* **Exercise prompt**
Collect every line of the data below that contains the word "determined".

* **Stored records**

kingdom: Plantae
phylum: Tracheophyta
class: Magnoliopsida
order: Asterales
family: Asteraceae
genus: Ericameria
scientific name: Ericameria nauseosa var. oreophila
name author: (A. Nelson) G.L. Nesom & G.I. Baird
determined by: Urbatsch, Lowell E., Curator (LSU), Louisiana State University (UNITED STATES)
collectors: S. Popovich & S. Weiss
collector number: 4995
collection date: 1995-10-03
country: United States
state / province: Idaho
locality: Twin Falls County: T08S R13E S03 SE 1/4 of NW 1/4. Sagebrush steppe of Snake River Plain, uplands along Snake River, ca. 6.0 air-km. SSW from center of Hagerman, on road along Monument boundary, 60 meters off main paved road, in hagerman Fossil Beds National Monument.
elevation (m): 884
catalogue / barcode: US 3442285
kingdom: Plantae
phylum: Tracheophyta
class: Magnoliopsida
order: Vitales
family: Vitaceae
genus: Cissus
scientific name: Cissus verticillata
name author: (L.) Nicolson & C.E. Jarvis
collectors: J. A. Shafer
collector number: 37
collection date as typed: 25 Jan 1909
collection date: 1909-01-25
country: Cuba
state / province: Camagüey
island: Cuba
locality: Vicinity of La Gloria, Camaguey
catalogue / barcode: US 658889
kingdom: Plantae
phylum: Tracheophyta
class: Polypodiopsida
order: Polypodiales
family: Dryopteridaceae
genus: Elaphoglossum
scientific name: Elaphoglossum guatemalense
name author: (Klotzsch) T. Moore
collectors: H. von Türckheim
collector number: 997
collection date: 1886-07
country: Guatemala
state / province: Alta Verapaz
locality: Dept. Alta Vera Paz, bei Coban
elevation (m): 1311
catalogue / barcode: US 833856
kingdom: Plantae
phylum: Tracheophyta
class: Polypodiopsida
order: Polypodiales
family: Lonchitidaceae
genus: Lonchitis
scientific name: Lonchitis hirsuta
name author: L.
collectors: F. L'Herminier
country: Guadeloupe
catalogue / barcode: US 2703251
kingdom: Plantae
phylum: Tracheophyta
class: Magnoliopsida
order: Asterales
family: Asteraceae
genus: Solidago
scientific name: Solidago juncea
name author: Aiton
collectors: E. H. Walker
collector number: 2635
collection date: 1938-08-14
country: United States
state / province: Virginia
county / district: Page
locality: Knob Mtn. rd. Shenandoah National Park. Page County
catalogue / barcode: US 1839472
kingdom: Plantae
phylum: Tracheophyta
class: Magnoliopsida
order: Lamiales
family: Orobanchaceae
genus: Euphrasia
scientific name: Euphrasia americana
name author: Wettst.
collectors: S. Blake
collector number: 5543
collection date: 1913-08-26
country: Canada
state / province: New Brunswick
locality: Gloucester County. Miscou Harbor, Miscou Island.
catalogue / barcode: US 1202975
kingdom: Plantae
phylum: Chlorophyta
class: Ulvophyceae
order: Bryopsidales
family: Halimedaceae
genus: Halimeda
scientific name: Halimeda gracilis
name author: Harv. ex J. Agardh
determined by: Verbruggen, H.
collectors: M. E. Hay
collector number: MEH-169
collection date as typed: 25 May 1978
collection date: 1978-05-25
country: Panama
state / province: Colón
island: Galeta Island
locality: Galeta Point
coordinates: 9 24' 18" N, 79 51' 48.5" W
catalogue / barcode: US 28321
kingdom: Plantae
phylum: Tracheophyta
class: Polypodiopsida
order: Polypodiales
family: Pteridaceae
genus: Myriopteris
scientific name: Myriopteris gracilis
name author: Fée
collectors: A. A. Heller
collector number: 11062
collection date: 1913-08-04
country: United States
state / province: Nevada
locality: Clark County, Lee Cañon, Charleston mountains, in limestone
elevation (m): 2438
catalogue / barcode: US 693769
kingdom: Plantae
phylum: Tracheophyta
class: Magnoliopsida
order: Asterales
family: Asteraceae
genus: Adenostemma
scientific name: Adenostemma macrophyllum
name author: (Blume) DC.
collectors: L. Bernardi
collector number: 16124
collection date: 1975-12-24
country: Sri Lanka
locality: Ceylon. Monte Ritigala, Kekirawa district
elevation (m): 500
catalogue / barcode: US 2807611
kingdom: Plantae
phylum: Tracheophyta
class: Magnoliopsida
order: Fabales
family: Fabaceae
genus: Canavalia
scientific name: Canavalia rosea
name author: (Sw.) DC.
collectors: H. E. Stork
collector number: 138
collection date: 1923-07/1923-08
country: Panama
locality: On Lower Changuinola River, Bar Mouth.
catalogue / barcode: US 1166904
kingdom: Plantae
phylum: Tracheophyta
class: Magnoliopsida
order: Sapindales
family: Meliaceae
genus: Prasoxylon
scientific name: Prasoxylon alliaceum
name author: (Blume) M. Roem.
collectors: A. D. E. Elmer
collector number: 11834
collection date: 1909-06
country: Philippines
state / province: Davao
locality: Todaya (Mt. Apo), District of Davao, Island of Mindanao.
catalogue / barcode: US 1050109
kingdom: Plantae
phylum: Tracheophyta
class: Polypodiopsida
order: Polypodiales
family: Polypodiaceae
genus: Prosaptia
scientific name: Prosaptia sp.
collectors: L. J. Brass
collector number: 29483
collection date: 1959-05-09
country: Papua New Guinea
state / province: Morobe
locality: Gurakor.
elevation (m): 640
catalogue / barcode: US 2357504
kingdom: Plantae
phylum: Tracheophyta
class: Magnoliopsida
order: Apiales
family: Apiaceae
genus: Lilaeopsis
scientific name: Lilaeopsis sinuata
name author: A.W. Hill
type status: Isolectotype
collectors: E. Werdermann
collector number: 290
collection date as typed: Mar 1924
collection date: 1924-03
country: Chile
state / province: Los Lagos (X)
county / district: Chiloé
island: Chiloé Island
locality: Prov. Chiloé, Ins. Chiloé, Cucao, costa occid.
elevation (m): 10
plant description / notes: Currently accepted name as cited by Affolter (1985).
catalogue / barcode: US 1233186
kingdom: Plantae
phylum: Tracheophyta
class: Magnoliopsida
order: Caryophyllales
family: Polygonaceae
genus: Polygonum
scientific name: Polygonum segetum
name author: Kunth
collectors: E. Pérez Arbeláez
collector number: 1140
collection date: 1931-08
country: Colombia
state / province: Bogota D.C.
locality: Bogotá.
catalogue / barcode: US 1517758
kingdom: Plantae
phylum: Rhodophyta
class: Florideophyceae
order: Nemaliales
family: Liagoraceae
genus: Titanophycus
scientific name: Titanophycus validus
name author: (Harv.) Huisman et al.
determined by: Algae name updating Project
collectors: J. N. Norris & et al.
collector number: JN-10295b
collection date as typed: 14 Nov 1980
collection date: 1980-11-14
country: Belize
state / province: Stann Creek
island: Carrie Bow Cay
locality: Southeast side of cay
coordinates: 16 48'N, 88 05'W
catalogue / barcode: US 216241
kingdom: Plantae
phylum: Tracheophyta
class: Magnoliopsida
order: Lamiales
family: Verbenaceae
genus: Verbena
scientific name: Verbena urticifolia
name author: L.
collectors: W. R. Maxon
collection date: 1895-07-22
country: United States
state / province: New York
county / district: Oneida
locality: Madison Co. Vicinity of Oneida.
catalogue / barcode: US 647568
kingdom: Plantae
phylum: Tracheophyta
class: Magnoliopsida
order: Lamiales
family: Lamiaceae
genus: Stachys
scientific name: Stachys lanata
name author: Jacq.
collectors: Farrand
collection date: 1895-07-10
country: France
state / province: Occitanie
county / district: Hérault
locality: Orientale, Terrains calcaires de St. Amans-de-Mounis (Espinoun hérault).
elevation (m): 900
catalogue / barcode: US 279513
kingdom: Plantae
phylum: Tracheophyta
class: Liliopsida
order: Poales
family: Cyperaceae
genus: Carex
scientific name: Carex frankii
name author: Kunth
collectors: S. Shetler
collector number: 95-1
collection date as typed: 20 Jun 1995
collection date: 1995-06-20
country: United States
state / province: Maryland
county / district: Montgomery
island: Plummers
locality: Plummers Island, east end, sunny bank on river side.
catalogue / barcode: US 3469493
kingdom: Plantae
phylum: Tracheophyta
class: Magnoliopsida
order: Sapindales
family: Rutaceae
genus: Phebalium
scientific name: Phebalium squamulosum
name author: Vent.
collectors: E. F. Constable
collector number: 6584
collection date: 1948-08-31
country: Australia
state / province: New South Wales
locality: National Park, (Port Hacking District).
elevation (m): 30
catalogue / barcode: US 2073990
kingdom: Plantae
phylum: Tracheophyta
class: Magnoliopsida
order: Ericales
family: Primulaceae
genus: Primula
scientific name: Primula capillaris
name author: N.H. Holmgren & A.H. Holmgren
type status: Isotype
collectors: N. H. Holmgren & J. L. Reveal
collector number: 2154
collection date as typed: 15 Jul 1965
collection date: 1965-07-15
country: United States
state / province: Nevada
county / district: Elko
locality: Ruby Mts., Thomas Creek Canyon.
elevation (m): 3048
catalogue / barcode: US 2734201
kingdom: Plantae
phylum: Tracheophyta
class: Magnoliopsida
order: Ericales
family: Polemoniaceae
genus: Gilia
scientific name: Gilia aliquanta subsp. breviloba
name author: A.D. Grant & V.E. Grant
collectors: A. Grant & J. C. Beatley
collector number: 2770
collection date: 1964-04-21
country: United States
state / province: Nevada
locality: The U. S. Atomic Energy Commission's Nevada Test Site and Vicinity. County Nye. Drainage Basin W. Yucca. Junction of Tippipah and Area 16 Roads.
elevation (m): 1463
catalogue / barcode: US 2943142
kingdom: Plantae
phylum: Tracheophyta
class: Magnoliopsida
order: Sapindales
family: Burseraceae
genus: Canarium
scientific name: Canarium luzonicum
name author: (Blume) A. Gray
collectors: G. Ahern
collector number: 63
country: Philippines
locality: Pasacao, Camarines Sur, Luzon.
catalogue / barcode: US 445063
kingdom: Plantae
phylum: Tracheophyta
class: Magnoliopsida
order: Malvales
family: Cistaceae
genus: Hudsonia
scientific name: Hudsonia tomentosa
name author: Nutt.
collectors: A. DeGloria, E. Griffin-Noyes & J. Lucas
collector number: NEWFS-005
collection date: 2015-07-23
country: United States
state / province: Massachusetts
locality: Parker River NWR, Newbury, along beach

* **Solved problem**
determined by: Urbatsch, Lowell E., Curator (LSU), Louisiana State University (UNITED STATES)
determined by: Verbruggen, H.
determined by: Algae name updating Project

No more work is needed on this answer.